3.6. Troubleshooting Devstack

If you are having trouble running Devstack on Docker, here are some troubleshooting tips.

3.6.1. Check the logs

If a container stops unexpectedly, you can look at its logs for clues:

docker-compose logs lms

3.6.2. Update the code and images

Make sure you have the latest code and Docker images.

Pull the latest Docker images by running the following command from the devstack directory.

make pull

Pull the latest Docker Compose configuration and provisioning scripts by running the following command from the devstack directory.

git pull

The images are built from the master branches of the application repositories (for example, edx-platform, ecommerce, etc.). Make sure you are using the latest code from the master branches, or have rebased your branches on master.

3.6.3. Clean the containers

Sometimes containers end up in strange states and need to be rebuilt. Run make down to remove all containers and networks. This will not remove your data volumes.

3.6.4. Reset your local installation

Somtimes you just aren’t sure what’s wrong, if you would like to hit the reset button run make dev.reset.

Running this command will perform the following steps:

  • Bring down all containers.
  • Reset all git repositories to the HEAD of master.
  • Pull new images for all services.
  • Compile static assets for all services.
  • Run migrations for all services.

3.6.5. Start over

If you want to completely start over, run make destroy. This command removes all containers, networks, and data volumes.

3.6.6. Resetting a database

In case you botched a migration or just want to start with a clean database.

  1. Open up the mysql shell and drop the database for the desired service, using the following commands.:

    make mysql-shell
    mysql
    DROP DATABASE (insert database here)
    
  2. From your devstack directory, run the provision script for the service. The provision script should handle populating data such as Oauth clients and Open edX users, and running migrations.

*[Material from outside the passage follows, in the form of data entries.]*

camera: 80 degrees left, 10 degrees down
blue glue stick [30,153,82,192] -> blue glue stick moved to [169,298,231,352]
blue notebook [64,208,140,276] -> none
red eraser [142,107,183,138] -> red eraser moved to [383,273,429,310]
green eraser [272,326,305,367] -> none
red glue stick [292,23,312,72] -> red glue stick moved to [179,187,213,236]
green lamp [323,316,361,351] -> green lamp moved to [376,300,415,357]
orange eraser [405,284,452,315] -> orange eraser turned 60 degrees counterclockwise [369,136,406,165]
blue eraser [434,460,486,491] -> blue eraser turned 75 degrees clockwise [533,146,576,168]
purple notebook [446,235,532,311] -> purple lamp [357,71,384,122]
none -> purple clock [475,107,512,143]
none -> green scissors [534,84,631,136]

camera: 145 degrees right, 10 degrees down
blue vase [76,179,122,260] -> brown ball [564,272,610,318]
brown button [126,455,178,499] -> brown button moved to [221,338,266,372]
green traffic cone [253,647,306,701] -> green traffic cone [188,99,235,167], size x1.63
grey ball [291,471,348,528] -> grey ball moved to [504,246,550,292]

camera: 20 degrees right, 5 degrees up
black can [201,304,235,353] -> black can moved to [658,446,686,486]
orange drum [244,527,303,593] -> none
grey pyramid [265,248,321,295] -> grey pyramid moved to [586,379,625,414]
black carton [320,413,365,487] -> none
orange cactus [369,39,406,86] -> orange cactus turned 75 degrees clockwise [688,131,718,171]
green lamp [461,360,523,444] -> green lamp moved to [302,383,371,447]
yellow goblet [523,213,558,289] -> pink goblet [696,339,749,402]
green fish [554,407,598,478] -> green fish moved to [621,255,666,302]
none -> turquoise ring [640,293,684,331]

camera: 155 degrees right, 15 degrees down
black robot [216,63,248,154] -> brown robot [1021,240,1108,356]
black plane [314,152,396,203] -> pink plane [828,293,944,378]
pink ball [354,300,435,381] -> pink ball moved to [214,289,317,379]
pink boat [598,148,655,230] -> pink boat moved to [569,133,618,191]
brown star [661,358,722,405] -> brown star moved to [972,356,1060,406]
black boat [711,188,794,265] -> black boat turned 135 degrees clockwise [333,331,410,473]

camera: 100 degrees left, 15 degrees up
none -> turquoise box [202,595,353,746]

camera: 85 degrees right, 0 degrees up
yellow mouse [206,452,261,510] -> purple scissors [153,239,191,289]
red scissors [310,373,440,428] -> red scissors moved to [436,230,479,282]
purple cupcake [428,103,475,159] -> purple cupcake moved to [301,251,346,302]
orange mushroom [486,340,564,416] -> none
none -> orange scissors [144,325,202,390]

    ./provision-(service_name)
    

3.6.7. File ownership change

If you notice that the ownership of some or all files have changed and you need to enter your root password when editing a file, you might have pulled changes to the remote repository from within a container. When you run git pull, git changes the owner of the files that you pull to the user that runs that command. Within a container, that is the root user, so git operations should be run outside of the container.

To fix this situation, change the owner back to yourself outside of the container by running the following command.

$ sudo chown <user>:<group> -R .

3.6.8. Running LMS commands within a container

Most of the paver commands require a settings flag. If the flag is omitted, the flag defaults to devstack, which is the settings flag for vagrant-based devstack instances. If you run into issues running paver commands in a docker container, you should append the devstack_docker flag. For example:

$ paver update_assets --settings=devstack_docker

3.6.9. Resource busy or locked

While running make static within the ecommerce container, you could get an error saying:

Error: Error: EBUSY: resource busy or locked, rmdir '/edx/app/ecommerce/ecommerce/ecommerce/static/build/'

To fix this, remove the directory manually outside of the container and run the command again.

3.6.10. No space left on device

If you see the error no space left on device on a Mac, Docker has run out of space in its Docker.qcow2 file.

Here is an example of this error while running make pull.

...
32d52c166025: Extracting [==================================================>]
1.598 GB/1.598 GB ERROR: failed to register layer: Error processing tar
file(exit status 1): write /edx/app/edxapp/edx-platform/.git/objects/pack/
pack-4ff9873be2ca8ab77d4b0b302249676a37b3cd4b.pack: no space left on device
make: *** [pull] Error 1

To address this error, first try the following command to clean up dangling images.

docker image prune -f  # (This is very safe, so try this first.)

If you are still seeing issues, you can try cleaning up dangling volumes.

Warning: In most cases this removes only volumes that you no longer need, but this is not a guarantee.

docker volume prune -f  # (Be careful, this will remove your persistent data!)

3.6.11. Memory Limit

While provisioning, some have seen the following error:

...
Build failed running pavelib.assets.update_assets: Subprocess return code: 137

This error is an indication that your docker process died during execution. Most likely, this error is due to running out of memory. Try increasing the memory allocated to Docker.

3.6.12. Docker is using lots of CPU time when it should be idle

On the Mac, this often manifests as the hyperkit process using a high percentage of available CPU resources. To identify the container(s) responsible for the CPU usage:

make stats

Once you’ve identified a container using too much CPU time, check its logs. For example, run the following command to check the LMS logs.

make lms-logs

The most common culprit is an infinite restart loop where an error during service startup causes the process to exit, but we’ve configured docker-compose to immediately try starting it again (so the container will stay running long enough for you to use a shell to investigate and fix the problem). Make sure the set of packages installed in the container matches what your current code branch expects; you may need to rerun pip on a requirements file or pull new container images that already have the required package versions installed.

3.6.12.1. Support

File any issues you encounter in JIRA under the PLAT (Platform) project.